*Your task*.
Take the lines from the head of the listing through the one bearing "0 $1 width*" and copy them exactly, leaving every picture out.

**********

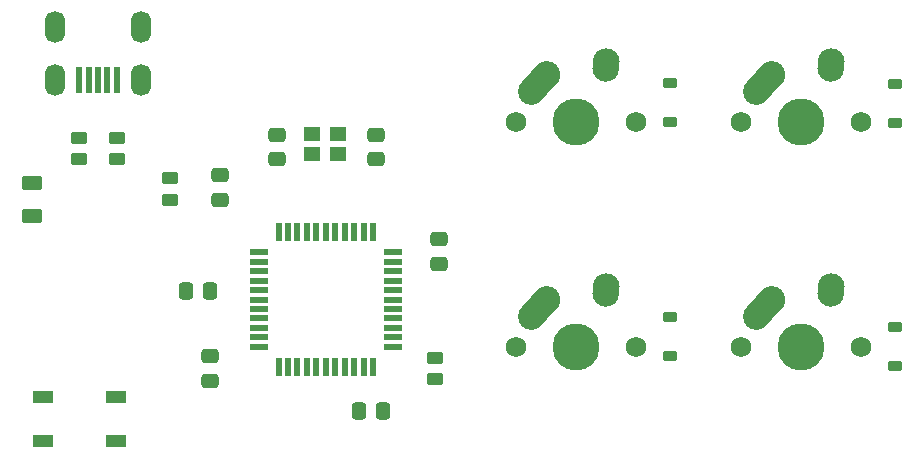
<source format=gbr>
%TF.GenerationSoftware,KiCad,Pcbnew,7.0.6*%
%TF.CreationDate,2023-07-07T23:43:39+02:00*%
%TF.ProjectId,ai03-pcb-guide,61693033-2d70-4636-922d-67756964652e,rev?*%
%TF.SameCoordinates,Original*%
%TF.FileFunction,Soldermask,Bot*%
%TF.FilePolarity,Negative*%
%FSLAX46Y46*%
G04 Gerber Fmt 4.6, Leading zero omitted, Abs format (unit mm)*
G04 Created by KiCad (PCBNEW 7.0.6) date 2023-07-07 23:43:39*
%MOMM*%
%LPD*%
G01*
G04 APERTURE LIST*
G04 Aperture macros list*
%AMRoundRect*
0 Rectangle with rounded corners*
0 $1 Rounding radius*
0 $2 $3 $4 $5 $6 $7 $8 $9 X,Y pos of 4 corners*
0 Add a 4 corners polygon primitive as box body*
4,1,4,$2,$3,$4,$5,$6,$7,$8,$9,$2,$3,0*
0 Add four circle primitives for the rounded corners*
1,1,$1+$1,$2,$3*
1,1,$1+$1,$4,$5*
1,1,$1+$1,$6,$7*
1,1,$1+$1,$8,$9*
0 Add four rect primitives between the rounded corners*
20,1,$1+$1,$2,$3,$4,$5,0*
20,1,$1+$1,$4,$5,$6,$7,0*
20,1,$1+$1,$6,$7,$8,$9,0*
20,1,$1+$1,$8,$9,$2,$3,0*%
%AMHorizOval*
0 Thick line with rounded ends*
0 $1 width*
0 $2 $3 position (X,Y) of the first rounded end (center of the circle)*
0 $4 $5 position (X,Y) of the second rounded end (center of the circle)*
0 Add line between two ends*
20,1,$1,$2,$3,$4,$5,0*
0 Add two circle primitives to create the rounded ends*
1,1,$1,$2,$3*
1,1,$1,$4,$5*%
G04 Aperture macros list end*
%ADD10C,1.750000*%
%ADD11C,3.987800*%
%ADD12HorizOval,2.250000X0.655001X0.730000X-0.655001X-0.730000X0*%
%ADD13C,2.250000*%
%ADD14HorizOval,2.250000X0.020000X0.290000X-0.020000X-0.290000X0*%
%ADD15RoundRect,0.250000X0.475000X-0.337500X0.475000X0.337500X-0.475000X0.337500X-0.475000X-0.337500X0*%
%ADD16RoundRect,0.250000X-0.475000X0.337500X-0.475000X-0.337500X0.475000X-0.337500X0.475000X0.337500X0*%
%ADD17R,0.500000X2.250000*%
%ADD18O,1.700000X2.700000*%
%ADD19RoundRect,0.225000X0.375000X-0.225000X0.375000X0.225000X-0.375000X0.225000X-0.375000X-0.225000X0*%
%ADD20RoundRect,0.250000X-0.450000X0.262500X-0.450000X-0.262500X0.450000X-0.262500X0.450000X0.262500X0*%
%ADD21RoundRect,0.250000X0.337500X0.475000X-0.337500X0.475000X-0.337500X-0.475000X0.337500X-0.475000X0*%
%ADD22R,1.500000X0.550000*%
%ADD23R,0.550000X1.500000*%
%ADD24RoundRect,0.250000X-0.625000X0.375000X-0.625000X-0.375000X0.625000X-0.375000X0.625000X0.375000X0*%
%ADD25R,1.800000X1.100000*%
%ADD26R,1.400000X1.200000*%
G04 APERTURE END LIST*
D10*
%TO.C,MX2*%
X158432500Y-104775000D03*
D11*
X163512500Y-104775000D03*
D10*
X168592500Y-104775000D03*
D12*
X160357501Y-101505000D03*
D13*
X161012500Y-100775000D03*
D14*
X166032500Y-99985000D03*
D13*
X166052500Y-99695000D03*
%TD*%
D10*
%TO.C,MX4*%
X158432500Y-123825000D03*
D11*
X163512500Y-123825000D03*
D10*
X168592500Y-123825000D03*
D12*
X160357501Y-120555000D03*
D13*
X161012500Y-119825000D03*
D14*
X166032500Y-119035000D03*
D13*
X166052500Y-118745000D03*
%TD*%
D10*
%TO.C,MX3*%
X139382500Y-123825000D03*
D11*
X144462500Y-123825000D03*
D10*
X149542500Y-123825000D03*
D12*
X141307501Y-120555000D03*
D13*
X141962500Y-119825000D03*
D14*
X146982500Y-119035000D03*
D13*
X147002500Y-118745000D03*
%TD*%
D10*
%TO.C,MX1*%
X139382500Y-104775000D03*
D11*
X144462500Y-104775000D03*
D10*
X149542500Y-104775000D03*
D12*
X141307501Y-101505000D03*
D13*
X141962500Y-100775000D03*
D14*
X146982500Y-99985000D03*
D13*
X147002500Y-99695000D03*
%TD*%
D15*
%TO.C,C2*%
X114300000Y-111368750D03*
X114300000Y-109293750D03*
%TD*%
D16*
%TO.C,C6*%
X127538750Y-105875000D03*
X127538750Y-107950000D03*
%TD*%
D15*
%TO.C,C7*%
X119156750Y-107950000D03*
X119156750Y-105875000D03*
%TD*%
D16*
%TO.C,C5*%
X113506250Y-124618750D03*
X113506250Y-126693750D03*
%TD*%
D17*
%TO.C,USB1*%
X105581250Y-101218750D03*
X104781250Y-101218750D03*
X103981250Y-101218750D03*
X103181250Y-101218750D03*
X102381250Y-101218750D03*
D18*
X107631250Y-96718750D03*
X100331250Y-96718750D03*
X107631250Y-101218750D03*
X100331250Y-101218750D03*
%TD*%
D19*
%TO.C,D4*%
X171450000Y-125412500D03*
X171450000Y-122112500D03*
%TD*%
D15*
%TO.C,C3*%
X132862500Y-116800000D03*
X132862500Y-114725000D03*
%TD*%
D19*
%TO.C,D1*%
X152400000Y-104775000D03*
X152400000Y-101475000D03*
%TD*%
D20*
%TO.C,R2*%
X105568750Y-106125000D03*
X105568750Y-107950000D03*
%TD*%
D21*
%TO.C,C1*%
X113506250Y-119062500D03*
X111431250Y-119062500D03*
%TD*%
D20*
%TO.C,R4*%
X110093750Y-109537500D03*
X110093750Y-111362500D03*
%TD*%
D19*
%TO.C,D2*%
X171450000Y-104837500D03*
X171450000Y-101537500D03*
%TD*%
D22*
%TO.C,U1*%
X117574000Y-123823250D03*
X117574000Y-123023250D03*
X117574000Y-122223250D03*
X117574000Y-121423250D03*
X117574000Y-120623250D03*
X117574000Y-119823250D03*
X117574000Y-119023250D03*
X117574000Y-118223250D03*
X117574000Y-117423250D03*
X117574000Y-116623250D03*
X117574000Y-115823250D03*
D23*
X119274000Y-114123250D03*
X120074000Y-114123250D03*
X120874000Y-114123250D03*
X121674000Y-114123250D03*
X122474000Y-114123250D03*
X123274000Y-114123250D03*
X124074000Y-114123250D03*
X124874000Y-114123250D03*
X125674000Y-114123250D03*
X126474000Y-114123250D03*
X127274000Y-114123250D03*
D22*
X128974000Y-115823250D03*
X128974000Y-116623250D03*
X128974000Y-117423250D03*
X128974000Y-118223250D03*
X128974000Y-119023250D03*
X128974000Y-119823250D03*
X128974000Y-120623250D03*
X128974000Y-121423250D03*
X128974000Y-122223250D03*
X128974000Y-123023250D03*
X128974000Y-123823250D03*
D23*
X127274000Y-125523250D03*
X126474000Y-125523250D03*
X125674000Y-125523250D03*
X124874000Y-125523250D03*
X124074000Y-125523250D03*
X123274000Y-125523250D03*
X122474000Y-125523250D03*
X121674000Y-125523250D03*
X120874000Y-125523250D03*
X120074000Y-125523250D03*
X119274000Y-125523250D03*
%TD*%
D24*
%TO.C,F1*%
X98425000Y-109912500D03*
X98425000Y-112712500D03*
%TD*%
D20*
%TO.C,R3*%
X102393750Y-106125000D03*
X102393750Y-107950000D03*
%TD*%
%TO.C,R1*%
X132556250Y-124737500D03*
X132556250Y-126562500D03*
%TD*%
D19*
%TO.C,D3*%
X152400000Y-124618750D03*
X152400000Y-121318750D03*
%TD*%
D21*
%TO.C,C4*%
X128143000Y-129254250D03*
X126068000Y-129254250D03*
%TD*%
D25*
%TO.C,SW1*%
X99293750Y-131762500D03*
X105493750Y-128062500D03*
X99293750Y-128062500D03*
X105493750Y-131762500D03*
%TD*%
D26*
%TO.C,Y1*%
X124320750Y-107530000D03*
X122120750Y-107530000D03*
X122120750Y-105830000D03*
X124320750Y-105830000D03*
%TD*%
M02*

</source>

**********

*Answer to this task*.
<source format=gbr>
%TF.GenerationSoftware,KiCad,Pcbnew,7.0.6*%
%TF.CreationDate,2023-07-07T23:43:39+02:00*%
%TF.ProjectId,ai03-pcb-guide,61693033-2d70-4636-922d-67756964652e,rev?*%
%TF.SameCoordinates,Original*%
%TF.FileFunction,Soldermask,Bot*%
%TF.FilePolarity,Negative*%
%FSLAX46Y46*%
G04 Gerber Fmt 4.6, Leading zero omitted, Abs format (unit mm)*
G04 Created by KiCad (PCBNEW 7.0.6) date 2023-07-07 23:43:39*
%MOMM*%
%LPD*%
G01*
G04 APERTURE LIST*
G04 Aperture macros list*
%AMRoundRect*
0 Rectangle with rounded corners*
0 $1 Rounding radius*
0 $2 $3 $4 $5 $6 $7 $8 $9 X,Y pos of 4 corners*
0 Add a 4 corners polygon primitive as box body*
4,1,4,$2,$3,$4,$5,$6,$7,$8,$9,$2,$3,0*
0 Add four circle primitives for the rounded corners*
1,1,$1+$1,$2,$3*
1,1,$1+$1,$4,$5*
1,1,$1+$1,$6,$7*
1,1,$1+$1,$8,$9*
0 Add four rect primitives between the rounded corners*
20,1,$1+$1,$2,$3,$4,$5,0*
20,1,$1+$1,$4,$5,$6,$7,0*
20,1,$1+$1,$6,$7,$8,$9,0*
20,1,$1+$1,$8,$9,$2,$3,0*%
%AMHorizOval*
0 Thick line with rounded ends*
0 $1 width*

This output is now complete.